Work instruction
Find the lines below that contain the string "الترجمة". Copy each one.

####

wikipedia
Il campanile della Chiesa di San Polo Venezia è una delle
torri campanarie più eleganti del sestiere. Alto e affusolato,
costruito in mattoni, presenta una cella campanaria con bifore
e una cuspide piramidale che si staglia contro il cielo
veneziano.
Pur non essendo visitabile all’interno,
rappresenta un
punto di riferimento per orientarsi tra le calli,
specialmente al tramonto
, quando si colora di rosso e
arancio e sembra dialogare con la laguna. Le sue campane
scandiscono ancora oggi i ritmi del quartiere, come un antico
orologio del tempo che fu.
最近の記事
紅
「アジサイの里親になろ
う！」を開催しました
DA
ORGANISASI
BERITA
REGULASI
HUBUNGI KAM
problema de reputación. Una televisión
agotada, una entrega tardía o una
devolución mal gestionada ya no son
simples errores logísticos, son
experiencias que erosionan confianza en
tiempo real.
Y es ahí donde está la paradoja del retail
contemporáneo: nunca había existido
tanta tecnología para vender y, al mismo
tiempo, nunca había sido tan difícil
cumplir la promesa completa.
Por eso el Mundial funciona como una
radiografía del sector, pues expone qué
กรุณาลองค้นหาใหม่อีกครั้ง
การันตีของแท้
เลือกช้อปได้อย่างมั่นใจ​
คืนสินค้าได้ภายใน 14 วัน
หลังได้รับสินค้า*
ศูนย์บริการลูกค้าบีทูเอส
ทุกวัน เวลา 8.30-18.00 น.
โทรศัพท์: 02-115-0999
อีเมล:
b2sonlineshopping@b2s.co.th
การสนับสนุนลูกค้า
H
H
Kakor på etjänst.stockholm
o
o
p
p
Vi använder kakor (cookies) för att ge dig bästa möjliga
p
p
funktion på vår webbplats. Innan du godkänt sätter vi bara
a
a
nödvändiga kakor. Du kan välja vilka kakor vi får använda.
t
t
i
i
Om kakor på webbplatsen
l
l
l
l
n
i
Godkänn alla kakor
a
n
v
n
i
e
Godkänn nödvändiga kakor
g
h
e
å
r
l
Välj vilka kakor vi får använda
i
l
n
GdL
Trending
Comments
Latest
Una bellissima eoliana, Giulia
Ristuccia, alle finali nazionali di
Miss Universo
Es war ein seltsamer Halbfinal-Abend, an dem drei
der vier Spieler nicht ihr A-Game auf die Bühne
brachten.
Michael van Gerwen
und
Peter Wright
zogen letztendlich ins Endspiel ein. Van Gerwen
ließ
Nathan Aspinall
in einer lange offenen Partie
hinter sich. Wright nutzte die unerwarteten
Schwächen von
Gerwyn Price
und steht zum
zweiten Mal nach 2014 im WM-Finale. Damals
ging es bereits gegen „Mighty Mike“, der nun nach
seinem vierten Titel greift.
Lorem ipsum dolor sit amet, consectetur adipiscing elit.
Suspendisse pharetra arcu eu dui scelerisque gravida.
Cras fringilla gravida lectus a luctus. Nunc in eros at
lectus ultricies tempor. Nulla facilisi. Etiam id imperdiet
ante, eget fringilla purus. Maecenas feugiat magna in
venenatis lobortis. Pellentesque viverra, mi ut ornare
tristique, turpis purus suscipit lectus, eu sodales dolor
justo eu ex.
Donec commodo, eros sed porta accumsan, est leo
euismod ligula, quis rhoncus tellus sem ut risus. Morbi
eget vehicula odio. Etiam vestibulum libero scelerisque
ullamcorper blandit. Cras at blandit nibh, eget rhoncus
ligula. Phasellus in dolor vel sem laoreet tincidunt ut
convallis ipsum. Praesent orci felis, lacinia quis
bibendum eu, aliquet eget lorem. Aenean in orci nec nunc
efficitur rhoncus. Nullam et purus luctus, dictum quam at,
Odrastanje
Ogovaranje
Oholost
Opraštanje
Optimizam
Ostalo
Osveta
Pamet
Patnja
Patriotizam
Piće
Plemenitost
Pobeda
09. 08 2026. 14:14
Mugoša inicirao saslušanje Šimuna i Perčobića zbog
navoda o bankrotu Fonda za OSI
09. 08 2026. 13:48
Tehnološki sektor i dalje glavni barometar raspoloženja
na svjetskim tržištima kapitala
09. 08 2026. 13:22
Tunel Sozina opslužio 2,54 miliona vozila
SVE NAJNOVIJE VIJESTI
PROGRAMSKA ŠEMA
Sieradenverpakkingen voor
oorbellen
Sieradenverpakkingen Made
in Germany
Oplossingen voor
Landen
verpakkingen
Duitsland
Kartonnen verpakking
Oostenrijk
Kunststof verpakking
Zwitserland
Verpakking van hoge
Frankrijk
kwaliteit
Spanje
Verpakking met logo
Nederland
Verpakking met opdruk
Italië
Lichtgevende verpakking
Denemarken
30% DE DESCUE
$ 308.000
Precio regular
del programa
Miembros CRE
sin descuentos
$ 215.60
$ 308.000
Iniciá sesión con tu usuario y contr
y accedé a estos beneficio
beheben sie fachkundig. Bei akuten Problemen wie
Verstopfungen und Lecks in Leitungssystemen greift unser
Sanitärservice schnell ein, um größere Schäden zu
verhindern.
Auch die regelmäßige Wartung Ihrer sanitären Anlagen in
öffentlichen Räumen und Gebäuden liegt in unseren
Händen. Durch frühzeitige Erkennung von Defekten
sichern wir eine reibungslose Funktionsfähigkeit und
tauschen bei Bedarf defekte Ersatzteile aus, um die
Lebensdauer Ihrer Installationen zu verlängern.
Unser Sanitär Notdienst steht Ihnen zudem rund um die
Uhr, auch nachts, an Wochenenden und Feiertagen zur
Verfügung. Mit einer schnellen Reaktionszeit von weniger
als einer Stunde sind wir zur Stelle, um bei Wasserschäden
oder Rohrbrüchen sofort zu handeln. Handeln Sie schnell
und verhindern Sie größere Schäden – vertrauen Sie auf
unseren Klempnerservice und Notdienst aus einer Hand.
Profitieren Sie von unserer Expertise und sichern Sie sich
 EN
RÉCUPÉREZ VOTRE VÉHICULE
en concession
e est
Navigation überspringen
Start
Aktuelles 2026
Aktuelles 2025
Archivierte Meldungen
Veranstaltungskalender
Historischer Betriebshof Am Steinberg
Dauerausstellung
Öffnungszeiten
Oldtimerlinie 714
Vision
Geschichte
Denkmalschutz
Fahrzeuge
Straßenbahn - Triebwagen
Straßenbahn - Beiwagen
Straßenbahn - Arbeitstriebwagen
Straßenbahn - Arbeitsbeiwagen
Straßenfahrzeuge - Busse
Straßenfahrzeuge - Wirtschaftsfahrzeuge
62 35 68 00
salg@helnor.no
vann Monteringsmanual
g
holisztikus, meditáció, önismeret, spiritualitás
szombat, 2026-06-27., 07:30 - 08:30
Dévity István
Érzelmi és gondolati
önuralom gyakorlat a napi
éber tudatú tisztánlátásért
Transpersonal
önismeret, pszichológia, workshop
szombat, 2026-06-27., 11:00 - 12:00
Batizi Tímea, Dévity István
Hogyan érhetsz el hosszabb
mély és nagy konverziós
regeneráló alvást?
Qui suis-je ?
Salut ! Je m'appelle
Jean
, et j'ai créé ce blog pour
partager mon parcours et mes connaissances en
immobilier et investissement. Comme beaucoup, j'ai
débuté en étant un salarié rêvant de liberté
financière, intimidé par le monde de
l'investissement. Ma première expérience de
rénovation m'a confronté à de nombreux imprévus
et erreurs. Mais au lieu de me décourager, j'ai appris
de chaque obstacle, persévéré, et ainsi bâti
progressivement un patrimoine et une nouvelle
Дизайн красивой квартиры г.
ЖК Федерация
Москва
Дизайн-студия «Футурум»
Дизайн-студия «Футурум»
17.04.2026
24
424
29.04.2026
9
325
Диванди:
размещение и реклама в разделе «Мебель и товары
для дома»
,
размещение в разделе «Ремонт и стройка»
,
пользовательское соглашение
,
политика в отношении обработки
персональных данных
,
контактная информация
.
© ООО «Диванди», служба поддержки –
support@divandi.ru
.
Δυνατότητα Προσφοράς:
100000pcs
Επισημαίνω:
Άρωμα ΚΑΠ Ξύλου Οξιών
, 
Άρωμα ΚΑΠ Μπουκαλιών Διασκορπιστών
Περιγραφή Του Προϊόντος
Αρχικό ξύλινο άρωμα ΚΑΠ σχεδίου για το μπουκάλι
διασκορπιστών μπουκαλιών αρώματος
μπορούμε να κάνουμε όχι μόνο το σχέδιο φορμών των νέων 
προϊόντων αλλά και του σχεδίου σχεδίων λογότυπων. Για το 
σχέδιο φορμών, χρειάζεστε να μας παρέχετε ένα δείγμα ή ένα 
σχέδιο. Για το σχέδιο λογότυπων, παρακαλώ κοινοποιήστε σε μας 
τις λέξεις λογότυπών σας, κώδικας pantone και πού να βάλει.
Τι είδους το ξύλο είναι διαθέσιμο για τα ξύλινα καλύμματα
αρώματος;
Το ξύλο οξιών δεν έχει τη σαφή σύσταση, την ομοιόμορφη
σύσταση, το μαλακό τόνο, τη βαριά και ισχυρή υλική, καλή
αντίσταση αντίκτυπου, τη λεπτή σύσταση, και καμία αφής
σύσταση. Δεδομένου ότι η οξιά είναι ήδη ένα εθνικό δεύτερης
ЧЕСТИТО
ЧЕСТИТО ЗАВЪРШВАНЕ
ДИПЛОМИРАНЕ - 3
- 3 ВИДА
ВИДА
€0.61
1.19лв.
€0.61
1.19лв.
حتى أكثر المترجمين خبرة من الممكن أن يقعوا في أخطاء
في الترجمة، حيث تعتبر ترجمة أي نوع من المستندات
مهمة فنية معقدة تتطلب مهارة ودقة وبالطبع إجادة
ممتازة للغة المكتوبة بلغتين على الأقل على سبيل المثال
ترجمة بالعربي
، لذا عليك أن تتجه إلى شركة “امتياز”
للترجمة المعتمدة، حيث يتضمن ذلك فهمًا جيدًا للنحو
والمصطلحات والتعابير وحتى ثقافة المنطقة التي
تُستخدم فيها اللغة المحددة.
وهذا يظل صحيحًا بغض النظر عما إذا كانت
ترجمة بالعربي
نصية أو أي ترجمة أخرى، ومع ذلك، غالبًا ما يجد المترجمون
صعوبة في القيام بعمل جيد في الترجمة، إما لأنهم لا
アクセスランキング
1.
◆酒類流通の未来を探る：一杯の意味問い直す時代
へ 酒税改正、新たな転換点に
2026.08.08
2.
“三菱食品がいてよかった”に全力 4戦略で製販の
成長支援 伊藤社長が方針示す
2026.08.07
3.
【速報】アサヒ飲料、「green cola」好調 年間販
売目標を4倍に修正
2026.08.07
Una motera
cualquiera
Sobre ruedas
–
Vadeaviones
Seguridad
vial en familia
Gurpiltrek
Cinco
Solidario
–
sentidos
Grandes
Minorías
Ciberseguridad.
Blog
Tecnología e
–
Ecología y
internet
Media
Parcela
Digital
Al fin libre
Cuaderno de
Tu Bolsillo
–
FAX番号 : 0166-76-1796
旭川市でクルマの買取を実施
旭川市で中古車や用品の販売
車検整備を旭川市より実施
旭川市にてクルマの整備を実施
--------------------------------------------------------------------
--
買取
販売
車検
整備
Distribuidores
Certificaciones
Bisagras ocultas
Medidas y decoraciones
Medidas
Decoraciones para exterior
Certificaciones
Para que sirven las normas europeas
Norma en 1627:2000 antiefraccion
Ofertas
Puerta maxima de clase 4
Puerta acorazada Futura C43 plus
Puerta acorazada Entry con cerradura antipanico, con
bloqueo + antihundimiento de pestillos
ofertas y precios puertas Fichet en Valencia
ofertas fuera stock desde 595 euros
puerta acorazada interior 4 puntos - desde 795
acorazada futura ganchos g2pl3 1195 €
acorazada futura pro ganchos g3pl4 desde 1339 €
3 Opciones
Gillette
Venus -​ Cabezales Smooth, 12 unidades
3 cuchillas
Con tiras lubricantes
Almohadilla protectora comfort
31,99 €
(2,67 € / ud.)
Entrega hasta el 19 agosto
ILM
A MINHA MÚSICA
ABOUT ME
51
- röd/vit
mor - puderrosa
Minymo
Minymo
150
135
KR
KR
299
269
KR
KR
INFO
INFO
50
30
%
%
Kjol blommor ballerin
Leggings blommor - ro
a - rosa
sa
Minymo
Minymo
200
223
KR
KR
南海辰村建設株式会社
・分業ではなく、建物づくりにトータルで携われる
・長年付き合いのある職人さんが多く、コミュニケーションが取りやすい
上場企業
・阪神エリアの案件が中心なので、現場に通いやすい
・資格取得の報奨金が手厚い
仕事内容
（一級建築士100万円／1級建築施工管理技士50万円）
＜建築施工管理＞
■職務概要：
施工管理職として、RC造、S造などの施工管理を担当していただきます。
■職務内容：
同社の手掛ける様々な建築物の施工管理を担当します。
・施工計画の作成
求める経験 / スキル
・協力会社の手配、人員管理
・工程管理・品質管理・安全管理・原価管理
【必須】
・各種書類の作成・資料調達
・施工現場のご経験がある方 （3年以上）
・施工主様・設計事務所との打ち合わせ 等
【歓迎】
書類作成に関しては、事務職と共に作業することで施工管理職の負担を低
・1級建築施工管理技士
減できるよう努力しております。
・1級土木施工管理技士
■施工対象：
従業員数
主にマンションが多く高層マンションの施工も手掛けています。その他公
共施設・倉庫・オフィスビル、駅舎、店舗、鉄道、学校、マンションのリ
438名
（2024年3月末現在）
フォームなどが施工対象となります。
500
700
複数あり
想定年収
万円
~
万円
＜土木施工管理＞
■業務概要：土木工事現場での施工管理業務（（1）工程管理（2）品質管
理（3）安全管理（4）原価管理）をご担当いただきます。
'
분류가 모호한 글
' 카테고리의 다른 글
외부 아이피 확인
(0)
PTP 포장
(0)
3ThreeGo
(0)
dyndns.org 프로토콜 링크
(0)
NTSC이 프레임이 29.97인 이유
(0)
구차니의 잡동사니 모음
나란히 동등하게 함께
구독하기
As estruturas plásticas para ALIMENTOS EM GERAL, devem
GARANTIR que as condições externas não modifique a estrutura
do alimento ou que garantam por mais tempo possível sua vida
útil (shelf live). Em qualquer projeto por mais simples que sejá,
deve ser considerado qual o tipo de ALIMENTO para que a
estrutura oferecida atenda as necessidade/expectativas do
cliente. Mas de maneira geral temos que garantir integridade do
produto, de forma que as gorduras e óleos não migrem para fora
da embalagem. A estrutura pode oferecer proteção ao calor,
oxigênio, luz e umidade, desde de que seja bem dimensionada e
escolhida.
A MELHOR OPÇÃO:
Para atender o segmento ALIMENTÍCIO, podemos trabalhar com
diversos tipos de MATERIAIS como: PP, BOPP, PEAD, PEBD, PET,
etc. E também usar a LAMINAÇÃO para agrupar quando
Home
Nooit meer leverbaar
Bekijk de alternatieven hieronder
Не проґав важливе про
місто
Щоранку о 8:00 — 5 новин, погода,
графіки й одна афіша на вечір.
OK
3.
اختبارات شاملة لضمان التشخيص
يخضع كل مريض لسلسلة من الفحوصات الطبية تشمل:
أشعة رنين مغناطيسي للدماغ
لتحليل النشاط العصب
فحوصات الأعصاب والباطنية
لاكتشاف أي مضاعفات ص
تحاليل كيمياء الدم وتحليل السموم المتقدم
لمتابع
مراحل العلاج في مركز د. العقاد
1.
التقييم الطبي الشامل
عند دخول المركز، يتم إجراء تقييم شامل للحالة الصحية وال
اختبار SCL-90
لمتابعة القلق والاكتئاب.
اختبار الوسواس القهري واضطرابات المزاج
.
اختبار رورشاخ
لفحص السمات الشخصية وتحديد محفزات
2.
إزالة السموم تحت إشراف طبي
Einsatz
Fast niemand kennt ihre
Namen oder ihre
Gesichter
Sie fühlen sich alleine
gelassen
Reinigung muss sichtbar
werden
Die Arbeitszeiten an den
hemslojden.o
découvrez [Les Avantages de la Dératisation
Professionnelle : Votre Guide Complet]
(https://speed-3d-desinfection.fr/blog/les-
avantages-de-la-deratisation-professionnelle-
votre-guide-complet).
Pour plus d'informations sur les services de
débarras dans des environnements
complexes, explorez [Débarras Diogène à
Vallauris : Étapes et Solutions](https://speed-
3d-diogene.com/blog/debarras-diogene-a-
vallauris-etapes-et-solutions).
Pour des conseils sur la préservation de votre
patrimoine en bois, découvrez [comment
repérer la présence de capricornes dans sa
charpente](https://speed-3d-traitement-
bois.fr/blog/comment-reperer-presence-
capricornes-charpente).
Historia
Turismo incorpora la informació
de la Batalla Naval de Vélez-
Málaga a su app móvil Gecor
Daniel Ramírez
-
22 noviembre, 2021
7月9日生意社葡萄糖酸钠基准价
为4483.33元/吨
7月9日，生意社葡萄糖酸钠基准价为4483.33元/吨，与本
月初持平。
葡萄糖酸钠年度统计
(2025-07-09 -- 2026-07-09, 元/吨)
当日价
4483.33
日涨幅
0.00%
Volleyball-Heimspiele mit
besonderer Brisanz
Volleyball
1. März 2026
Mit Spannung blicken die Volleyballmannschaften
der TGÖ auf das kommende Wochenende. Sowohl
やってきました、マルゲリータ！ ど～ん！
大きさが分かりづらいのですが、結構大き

####

Finished task
في الترجمة، حيث تعتبر ترجمة أي نوع من المستندات
صعوبة في القيام بعمل جيد في الترجمة، إما لأنهم لا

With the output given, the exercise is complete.